More than eight in 10 public high school students in the class of 2016 graduated on time, California's top education official announced Tuesday, citing higher education funding as a major cause.
Just over 83 percent of the students finished in four years, up about 1 percentage point from the prior year to reach a new high, Superintendent of Public Instruction Tom Torlakson said.
He attributed the improvements in large part to more funding for California public schools that has reduced class sizes and expanded arts and science education.
Graduation rates have risen for seven consecutive years, with the biggest increases seen among African-American and Latino students as well as English learners, according to data from the California Department of Education.
However, graduation rates for those groups still lag behind the numbers for white and Asian students.
In 2016, 80 percent of Hispanic or Latino students and less than 73 percent of African-American students graduated on time, compared to 93 percent of Asian students and 88 percent of white students.
About 72 percent of English learners graduated on time.
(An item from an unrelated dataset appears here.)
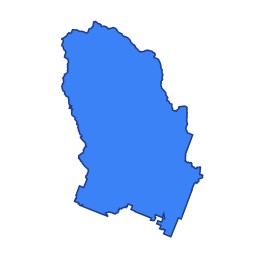 Dungog, New South Wales, Australia (Albers equal-area conic projection), rotated 12°
{"feature_id": "25037944B39236446518145", "entity_name": "Dungog", "entity_type": "district", "adm_level": 2, "iso_a3": "AUS", "parent_name": "Australia", "parent_adm1": "New South Wales", "projection": "albers", "projection_center": [151.601, -32.347], "detail": "fine", "context": "isolated", "style": "filled", "palette": "blue", "viewbox_px": 256, "rotation_deg": 12, "n_neighbors": 0, "source": "geoboundaries", "source_scale": "gbopen_adm2", "svg_char_len": 5712}
<svg xmlns="http://www.w3.org/2000/svg" viewBox="0 0 256 256"><g transform="rotate(12 128 128)"><path d="M46.4,61.5L47.2,61.6L47.5,61.8L48.5,64.0L49.6,65.1L50.7,65.5L51.3,66.5L51.3,67.7L51.5,68.4L51.0,70.2L51.1,70.4L51.1,72.0L52.8,72.5L53.3,72.4L54.1,72.9L54.2,73.2L55.1,73.2L55.6,75.0L56.1,75.6L55.5,78.6L56.5,79.8L56.5,80.1L56.0,80.8L56.3,81.6L57.1,82.5L57.2,83.0L56.8,83.4L56.8,84.5L57.0,84.9L57.5,85.3L56.8,87.1L54.7,88.8L55.2,89.6L54.6,91.2L54.1,91.8L54.1,92.5L53.9,93.0L54.6,93.6L55.5,96.7L55.2,97.9L55.0,98.1L54.7,98.7L55.0,100.0L54.5,100.9L55.0,101.8L55.2,102.7L57.0,105.4L58.5,105.6L58.9,108.0L59.6,108.3L60.5,109.6L62.2,109.9L63.2,110.4L63.7,111.7L64.1,112.4L64.1,112.8L64.7,113.9L64.8,115.2L65.7,117.6L68.3,118.0L68.1,119.5L66.6,119.3L66.4,120.8L69.2,121.2L69.3,121.0L69.8,121.1L69.3,123.0L69.6,123.7L69.9,125.7L70.4,126.8L71.2,127.5L71.7,127.5L73.9,128.7L74.2,129.6L74.2,130.4L74.6,131.0L75.8,131.5L76.8,132.6L77.0,133.2L76.9,134.1L77.1,134.5L76.9,134.8L77.2,135.2L78.6,135.4L78.9,136.4L78.7,138.0L79.0,138.1L79.2,138.7L79.7,139.0L80.2,141.0L81.0,141.3L81.1,142.0L82.5,144.3L83.5,144.5L84.7,145.6L84.2,146.1L83.7,146.3L83.4,146.7L83.5,147.3L84.4,147.8L85.3,148.8L86.9,149.7L87.3,150.3L87.9,150.5L89.7,151.8L89.6,152.0L90.0,153.5L91.2,154.7L91.1,154.9L89.9,155.5L89.3,156.8L89.5,157.8L88.9,158.5L88.9,159.0L89.5,160.6L89.0,162.0L88.7,162.2L87.9,162.3L87.5,162.8L87.2,163.8L85.9,164.7L85.6,165.4L86.1,166.8L86.4,167.2L86.0,167.3L86.1,167.7L86.4,168.2L87.5,168.7L87.8,169.3L88.6,169.8L88.6,170.2L90.0,170.8L91.0,172.3L94.1,174.6L95.9,175.7L97.1,176.2L97.6,176.7L97.6,177.3L98.3,178.3L98.2,179.4L97.8,180.0L97.7,182.6L96.9,183.2L97.0,184.1L96.8,184.8L97.4,185.6L98.1,185.9L98.3,186.4L98.6,186.4L97.0,195.4L92.6,194.7L91.1,204.8L91.8,204.9L92.0,207.4L91.8,207.4L91.5,208.8L91.3,208.6L90.9,210.9L95.5,211.7L95.4,212.4L95.8,212.2L96.8,213.5L97.8,213.8L99.0,212.5L99.6,212.5L99.3,214.0L126.4,218.6L126.4,218.3L126.1,217.6L124.0,216.2L123.7,216.0L123.8,215.7L127.4,213.9L133.3,214.8L134.0,213.8L135.1,213.3L135.7,212.7L136.1,211.5L135.6,210.9L135.6,210.5L136.4,209.9L136.5,209.3L136.4,208.4L138.4,208.5L139.0,207.5L140.2,206.7L140.9,206.6L141.8,205.7L142.0,205.7L142.6,206.1L142.8,204.9L143.5,205.1L143.9,202.3L148.6,203.1L147.9,207.1L152.4,207.9L152.3,208.3L169.6,211.3L169.2,213.5L169.4,213.5L172.5,213.3L172.8,213.2L173.2,212.4L173.8,210.1L173.5,209.7L172.9,209.3L172.8,209.0L172.9,207.1L180.0,208.5L180.8,204.3L181.8,207.1L182.5,208.1L182.7,209.1L181.1,208.8L180.4,213.1L176.5,212.5L176.0,215.7L180.5,216.5L179.9,219.9L180.7,219.7L181.6,220.4L182.2,220.4L183.5,219.4L184.0,219.5L184.4,220.2L185.6,220.1L184.9,224.1L192.5,225.5L196.0,205.5L198.9,206.0L203.6,174.7L203.3,174.7L204.2,168.8L204.9,168.6L205.0,167.2L205.4,167.0L206.2,167.1L206.8,167.7L207.0,167.5L207.3,166.5L208.1,165.9L208.4,164.9L207.6,163.8L207.6,163.3L208.0,162.9L210.1,162.0L210.3,161.7L211.1,161.0L211.2,160.5L210.9,159.5L211.0,158.9L210.9,158.6L209.8,158.5L209.3,158.7L208.9,158.4L208.1,158.7L207.7,158.4L207.7,157.2L207.5,156.6L207.7,156.0L207.4,154.9L207.2,152.6L207.0,151.4L206.8,151.1L206.3,151.1L206.0,151.4L205.4,151.7L204.9,152.2L204.0,152.0L203.8,152.1L203.3,152.8L203.4,153.3L202.6,153.6L201.9,153.3L201.5,153.4L200.9,153.0L200.5,152.4L198.8,152.5L198.6,151.6L197.7,150.8L197.9,149.5L196.9,148.7L195.3,149.3L194.3,148.9L193.2,149.6L192.9,149.5L192.1,148.5L190.9,148.6L190.8,148.4L190.6,145.8L190.1,144.3L190.2,142.7L189.6,141.9L192.7,121.3L187.1,120.3L186.0,118.3L185.5,118.1L185.0,117.2L184.7,116.6L184.7,114.6L185.4,112.3L185.2,111.9L185.2,111.3L184.5,110.3L183.8,108.8L184.0,108.3L183.6,107.1L183.6,106.2L183.3,104.0L182.7,101.7L182.7,100.4L182.2,99.7L181.8,98.4L181.9,97.4L181.5,96.7L181.6,95.9L181.4,95.7L180.1,94.9L178.7,94.9L176.6,95.5L174.3,96.5L173.6,96.6L173.3,97.1L173.7,98.1L173.0,99.4L172.2,100.2L172.0,101.3L171.7,101.5L170.7,101.3L170.3,101.5L169.7,101.3L168.7,101.6L167.6,100.8L167.7,100.2L167.4,99.3L166.3,98.1L166.0,95.6L163.6,95.2L163.3,95.0L163.0,94.0L162.6,93.6L161.3,93.0L160.2,93.0L160.1,92.6L160.2,91.3L160.7,90.3L160.6,90.0L159.9,89.5L159.4,88.8L158.3,88.1L157.8,86.1L157.3,85.3L152.7,82.0L152.1,80.6L151.1,79.0L151.0,77.8L151.3,77.1L150.6,75.8L151.2,74.2L151.7,73.9L151.7,73.4L151.2,72.1L150.9,71.9L150.7,70.5L151.1,69.6L151.1,68.9L150.6,68.6L150.6,68.0L150.3,67.6L149.4,66.4L149.5,65.2L149.3,64.1L149.0,63.6L147.9,62.9L147.8,62.2L147.3,61.7L147.5,60.8L146.7,59.6L146.7,59.0L146.2,58.1L145.3,57.1L145.2,56.5L144.3,56.1L143.9,54.9L141.5,53.9L139.8,53.9L138.7,53.0L138.5,52.6L139.1,52.2L139.3,51.6L139.4,50.7L138.9,50.1L138.7,49.4L138.2,49.1L136.8,48.9L136.3,48.4L135.1,47.9L133.4,48.1L133.0,47.9L132.6,48.0L132.1,47.7L131.0,47.7L129.5,48.5L129.0,48.5L127.6,49.9L125.0,50.6L124.5,50.9L123.9,50.7L123.5,50.8L122.3,50.1L119.7,48.2L119.2,48.1L119.0,47.7L118.4,47.7L118.0,46.4L117.5,46.0L116.9,45.9L116.8,45.4L115.0,45.1L114.2,44.3L113.1,43.8L113.0,43.5L112.3,42.9L112.4,42.3L112.3,42.1L110.3,40.5L107.7,39.4L103.7,39.0L102.4,37.2L101.0,36.8L99.7,36.8L98.0,35.8L97.5,35.3L97.0,34.6L96.1,34.1L95.7,33.6L94.9,33.1L92.6,32.8L90.4,34.2L89.2,34.5L88.6,35.0L88.3,34.7L87.5,35.0L86.5,33.9L85.7,33.5L83.1,33.3L81.5,34.2L80.9,34.2L80.2,32.7L78.4,32.0L77.3,32.3L75.2,31.0L74.5,30.9L74.2,30.5L72.4,31.3L72.3,32.3L72.6,33.2L72.4,34.4L72.7,35.7L72.0,36.6L71.0,38.4L70.4,38.6L69.3,39.3L68.9,42.1L68.9,42.7L68.0,43.6L67.3,43.7L65.1,43.2L62.5,43.0L60.8,43.6L57.8,42.7L53.3,43.4L53.0,45.1L52.9,45.8L53.1,46.1L53.0,46.5L51.6,47.4L50.9,47.1L50.3,47.2L50.2,47.7L49.3,48.4L49.3,49.5L48.9,50.5L48.2,51.1L47.0,52.7L45.9,53.6L45.0,54.1L44.8,54.4L44.8,55.0L45.7,55.0L46.5,55.9L46.6,56.5L46.5,57.1L46.9,57.5L46.4,58.4L46.5,58.8L46.2,59.1L46.0,60.2L46.4,61.1L46.4,61.5Z" fill="#3b82f6" stroke="#1e3a8a" stroke-width="1.5"/></g></svg>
Torlakson said those students have improved the most since last year.
"That's extremely positive to see that growth," he told media gathered at Woodland High School, west of Sacramento. "We've done a lot to concentrate resources where needs are greatest."
He pointed to Woodland High as a model where career readiness programs have helped the school reach a graduation rate of 94 percent.
The state's focus on improving graduation rates and closing the achievement gap between demographic groups has paid off, said Ted Lempert, president of the Oakland-based advocacy group Children Now.
"While there is progress, we really need to be focused on all of our kids," he said, adding that he's particularly alarmed by the graduation rate for foster youth, which is less than 51 percent. "We certainly have a ways to go."
Although it's important for students to graduate from high school, that shouldn't be the only goal, said Nadia Diaz Funn, director of the Los Angeles advocacy group Alliance for A Better Community. Not enough students at Los Angeles public schools qualify for college admission when they graduate, she said.
"Continuing to focus on the annual graduation rate as the ultimate indicator for student success shortchanges the potential of our students," she said in a statement.
The California Department of Education released updated graduation rate data by school, district and county Tuesday.
The federal Education Department is auditing the accuracy of the California Department of Education graduation rates.
Torlakson said he believes the department's method of calculating graduation rate is accurate and indicative of rising student success. He said other indicators, including AP test scores, also show California students are doing well.
"I'm totally confident that the audit will find that we're doing everything right and reporting the data consistently over the years," Torlakson told The Associated Press.
The audit was revealed in November. A spokeswoman for the U.S. Department of Education's Office of the Inspector General declined to say what prompted the audit.